How can you get a change in your half life?

Answer 112

rapid metabolization or liver damage, age

Question 113

Impairment of (blank) will have a significant impact on the pharmacokinetic properties of drugs excreted renally.

Answer 113

kidney function

Question 114

if you have excess creatine in your SERUM what does this tell us?

Answer 114

that you have renal function problems

Question 115

In kidney disease, what all is impaired?

Answer 115

filtration, secretion, and reabsorption

Question 116

(blank) is primarily filtered, NOT secreted or reabsorbed from the kidney.

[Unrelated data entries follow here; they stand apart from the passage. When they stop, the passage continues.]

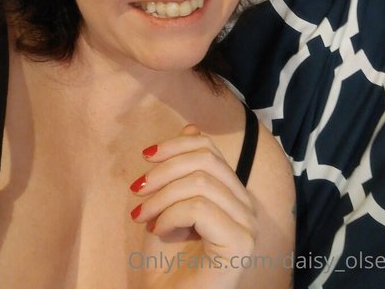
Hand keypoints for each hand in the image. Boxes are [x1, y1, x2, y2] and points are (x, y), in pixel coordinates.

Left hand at [129, 124, 257, 288]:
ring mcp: (247, 224)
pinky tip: (159, 230)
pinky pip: (199, 207)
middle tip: (137, 190)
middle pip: (205, 160)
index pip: (208, 149)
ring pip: (200, 181)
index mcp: (231, 193)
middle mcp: (246, 206)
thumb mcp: (167, 202)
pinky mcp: (240, 242)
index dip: (176, 145)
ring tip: (142, 215)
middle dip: (164, 170)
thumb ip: (182, 168)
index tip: (145, 156)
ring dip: (161, 196)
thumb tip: (192, 126)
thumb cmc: (164, 259)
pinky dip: (170, 215)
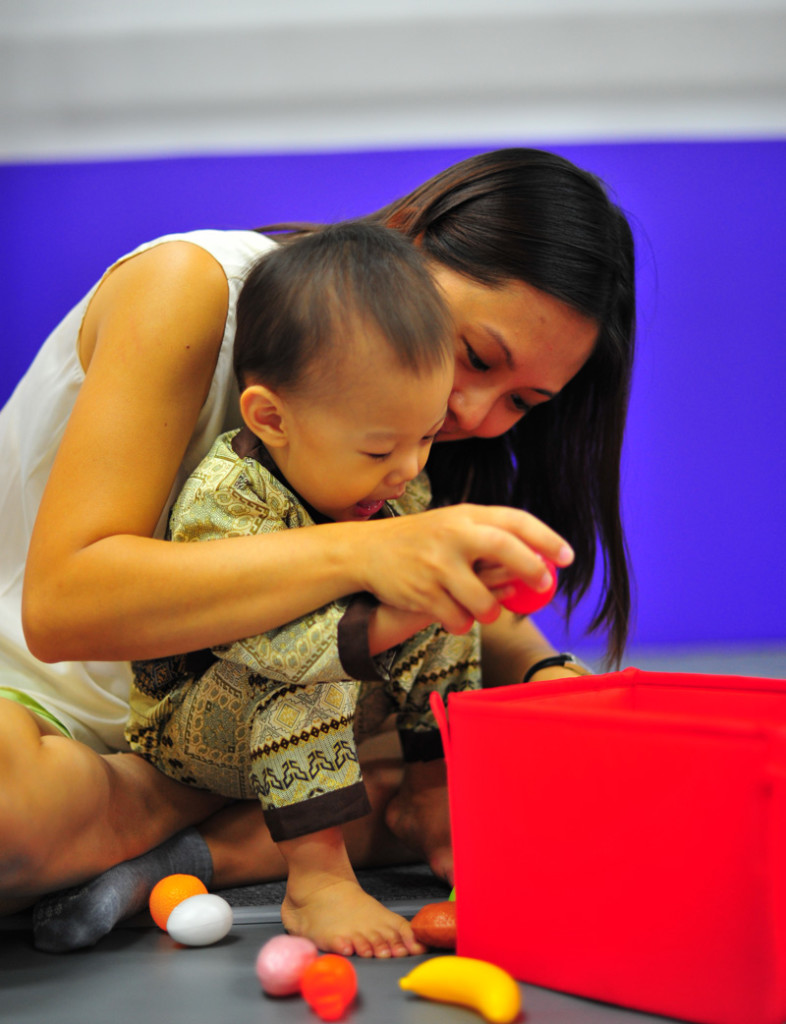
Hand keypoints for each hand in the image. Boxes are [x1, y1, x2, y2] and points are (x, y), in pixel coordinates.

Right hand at [354, 504, 572, 634]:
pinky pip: (457, 620)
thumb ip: (491, 537)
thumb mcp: (454, 526)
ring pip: (482, 600)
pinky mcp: (422, 593)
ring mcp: (436, 565)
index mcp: (466, 515)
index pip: (515, 521)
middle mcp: (452, 535)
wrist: (367, 551)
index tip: (567, 557)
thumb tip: (540, 560)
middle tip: (543, 584)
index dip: (546, 539)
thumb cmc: (422, 540)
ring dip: (489, 611)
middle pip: (504, 548)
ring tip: (483, 610)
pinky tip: (455, 616)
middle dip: (530, 569)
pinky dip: (462, 623)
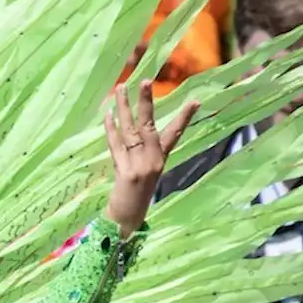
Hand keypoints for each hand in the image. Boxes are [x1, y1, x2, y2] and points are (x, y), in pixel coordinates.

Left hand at [103, 79, 197, 237]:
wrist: (127, 221)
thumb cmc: (134, 198)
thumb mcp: (144, 174)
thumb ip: (140, 153)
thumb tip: (130, 129)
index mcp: (160, 160)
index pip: (174, 135)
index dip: (184, 118)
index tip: (195, 101)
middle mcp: (152, 160)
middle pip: (149, 126)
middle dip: (146, 102)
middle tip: (145, 81)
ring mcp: (139, 165)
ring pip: (130, 130)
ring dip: (124, 108)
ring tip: (120, 88)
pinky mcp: (126, 172)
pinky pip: (115, 145)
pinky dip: (110, 129)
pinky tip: (107, 114)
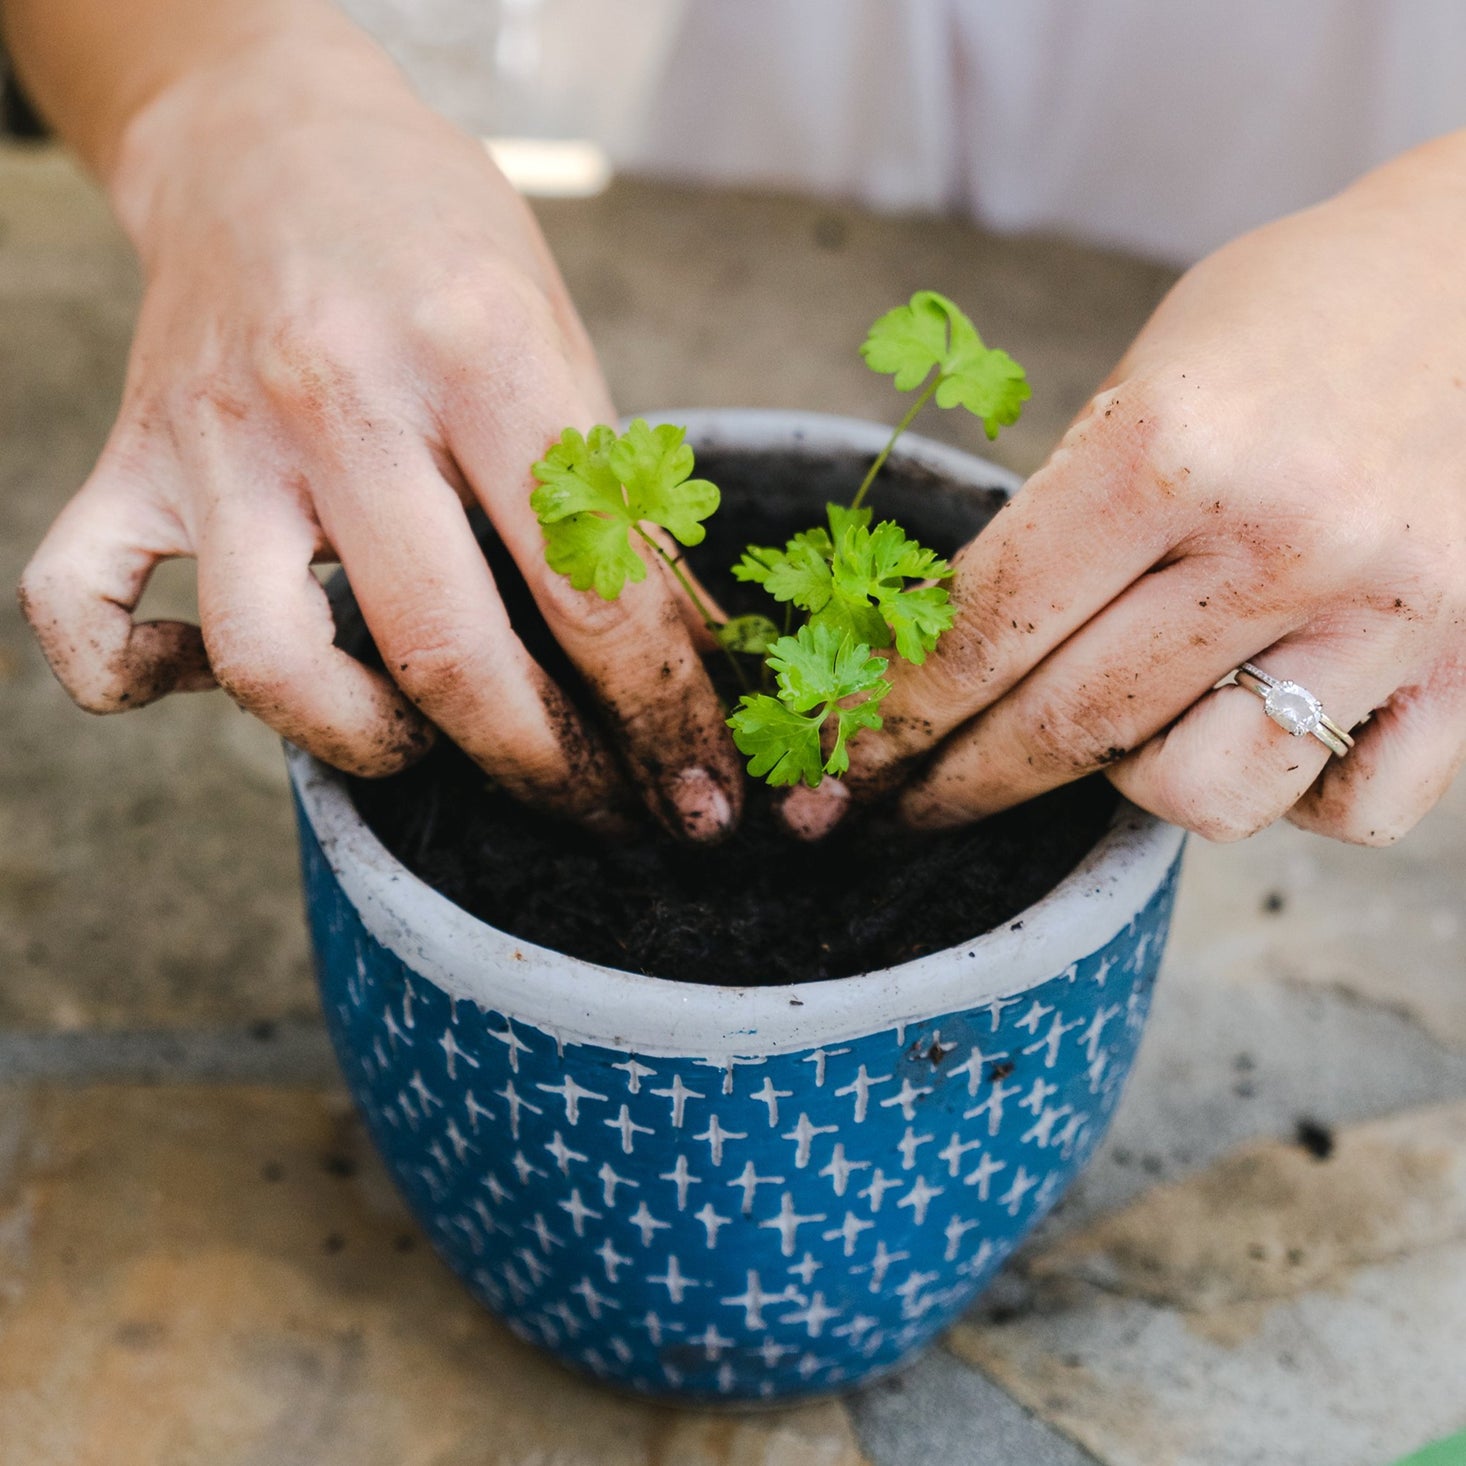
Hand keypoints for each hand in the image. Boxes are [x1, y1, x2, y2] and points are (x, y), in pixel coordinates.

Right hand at [17, 32, 740, 839]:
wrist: (272, 133)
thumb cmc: (444, 246)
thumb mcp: (563, 344)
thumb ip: (612, 505)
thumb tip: (690, 663)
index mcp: (477, 352)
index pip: (589, 585)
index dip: (661, 716)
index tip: (696, 794)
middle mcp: (340, 395)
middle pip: (447, 654)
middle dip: (546, 769)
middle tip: (596, 803)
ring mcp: (219, 437)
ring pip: (271, 665)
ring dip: (366, 744)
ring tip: (421, 734)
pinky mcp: (129, 462)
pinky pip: (83, 610)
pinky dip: (136, 678)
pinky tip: (208, 677)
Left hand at [787, 131, 1465, 845]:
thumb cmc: (1277, 326)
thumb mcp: (1133, 386)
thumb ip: (1052, 530)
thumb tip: (945, 670)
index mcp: (1174, 448)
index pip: (990, 628)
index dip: (899, 709)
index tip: (854, 748)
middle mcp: (1287, 540)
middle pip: (1071, 726)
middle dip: (960, 781)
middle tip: (906, 800)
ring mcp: (1390, 615)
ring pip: (1205, 798)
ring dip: (1128, 787)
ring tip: (1115, 735)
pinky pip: (1346, 814)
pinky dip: (1282, 798)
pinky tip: (1254, 735)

THerefore it can readily be used as an estimate of gomerular filtration rate.

Answer 116

creatinine

Question 117

(blank) can be used as an overal estimate of renal function (since if filtration is impaired, then you know secretion and absorption will be equally impaired)

Answer 117

creatinine clearance

Question 118

What is the y intercept (Knr) of Kel and CLcr graph?

Answer 118

it is the non-renal elimination rate i.e elimination rate when you have no renal function

Question 119

What is the relationship between Ke and Clcr (creatinine clearance)?

Answer 119

linear

Question 120

What is the calculated Kel for a particular drug and patient?

Answer 120

Kel=Knr + (B x CLcr)

Question 121

If you have liver disfunction what can happen to your CLcr?

Answer 121

you CLcr can be OVerpridicted (so dont use equation with people with liver disease)

Question 122

If you have a patient who is emaciated what can happen to your CLcr?

Answer 122

low serum creatinine secondary to decreased muscles mass, resulting in a signif over prediction of CLcr

Question 123

If you have a patient who is elderly, what can happen to your CLcr?

Answer 123

They may have low serum creatinine concentrations secondary to decreased muscle mass, leading to a possible over predicition of CLcr

Question 124

If you have a patient with unstable renal function, what can happen to your CLcr?

Answer 124

PK consult correcting for rising serum creatinine, may be more accurate in these patients

Question 125

How do you estimate CLcr for males?

Answer 125

Wt(140-age) / (SCr X 72)
SCr= most recent serum creatinine
Wt=weight

Question 126

How do you estimate CLcr for females?

Answer 126

85% of male value

Question 127

What method for calculating CLcr is more accurate for patients with unstable renal function?

Answer 127

Jelliffe method:

Question 128

What is an MIC?

Answer 128

the minimum concentration of drug that inhibits the growth of a microorganism

Question 129

What happens when you are above the MIC?

Answer 129

you have time-dependent killing and minimal to moderate persistent effects

Question 130

Even if you fall below tht MIC can you still have effects of the drug?

Answer 130

yes, this is called time-dependent killing

Question 131

What if you have peak effects above MIC what kind of killing will you get?

Answer 131

concentration-dependent killing and prolonged or persistent effects

Question 132

B-lactams have a kill rate that is (blank) as long as the concentration is above the MIC. WHat does this mean?

Answer 132

concentration-independent

This means these agent have no signif post-antibiotic effects.

Question 133

What is Post antibiotic effect (PAE)?

Answer 133

The persistent suppression of bacterial growth following antibiotic exposure

Question 134

So how should you use beta-lactams?

Answer 134

you should give small doses frequently OR give continuous IV infusion of Beta lactams

Question 135

What is vancomysin and why do you use it?

Answer 135

it is an antibiotic used against methicillin-resistant staph or for penicillin allergic patients OR patients who have failed to respond to penicillin or cephalosporin.

Question 136

What four drugs have a kill rate that is concentration-independent as long as the concentration is above the MIC?

Answer 136

vancomycin, carbapenems, macrolides, and clindamycin

Question 137

vancomycin, carbapenems, macrolides, and clindamycin have an (blank) post-antibiotic effect, therefore serum levels may be allowed to drop below the MIC for a short period of time.

Answer 137

intermediate

Question 138

How should you deal with vancomycin, carbapenems, macrolides, and clindamycin

Answer 138

maximize exposure time durin which the plasma concentration exceeds MIC. THis may be achieved by givng smaller doses more frequently.